• Provided data:
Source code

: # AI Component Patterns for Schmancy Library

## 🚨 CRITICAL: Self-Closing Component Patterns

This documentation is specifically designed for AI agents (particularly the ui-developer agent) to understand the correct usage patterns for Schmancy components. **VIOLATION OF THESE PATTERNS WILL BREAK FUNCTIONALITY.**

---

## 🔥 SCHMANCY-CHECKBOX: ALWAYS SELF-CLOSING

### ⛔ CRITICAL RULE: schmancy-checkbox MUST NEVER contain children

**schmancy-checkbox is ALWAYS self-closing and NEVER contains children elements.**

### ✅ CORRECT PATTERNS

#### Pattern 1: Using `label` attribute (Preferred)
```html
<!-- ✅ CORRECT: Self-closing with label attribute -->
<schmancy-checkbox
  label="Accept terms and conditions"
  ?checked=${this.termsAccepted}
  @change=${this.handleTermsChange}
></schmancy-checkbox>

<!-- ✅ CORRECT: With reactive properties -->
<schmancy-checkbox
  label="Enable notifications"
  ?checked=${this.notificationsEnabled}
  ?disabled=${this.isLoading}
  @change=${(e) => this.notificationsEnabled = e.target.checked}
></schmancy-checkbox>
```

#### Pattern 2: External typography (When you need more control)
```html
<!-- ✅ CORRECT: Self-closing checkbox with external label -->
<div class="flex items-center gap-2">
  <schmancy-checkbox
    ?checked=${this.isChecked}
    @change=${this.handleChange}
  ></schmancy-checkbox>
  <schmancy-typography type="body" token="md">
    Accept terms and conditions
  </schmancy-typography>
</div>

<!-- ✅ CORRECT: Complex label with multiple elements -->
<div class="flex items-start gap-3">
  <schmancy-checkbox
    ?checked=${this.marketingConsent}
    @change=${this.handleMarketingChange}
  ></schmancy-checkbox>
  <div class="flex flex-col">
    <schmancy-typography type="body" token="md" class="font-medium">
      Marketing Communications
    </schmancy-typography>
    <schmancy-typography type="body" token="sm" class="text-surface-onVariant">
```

• Task requirements: List the lines of the material in which the word "children" occurs.

• Exercise answer:
### ⛔ CRITICAL RULE: schmancy-checkbox MUST NEVER contain children
**schmancy-checkbox is ALWAYS self-closing and NEVER contains children elements.**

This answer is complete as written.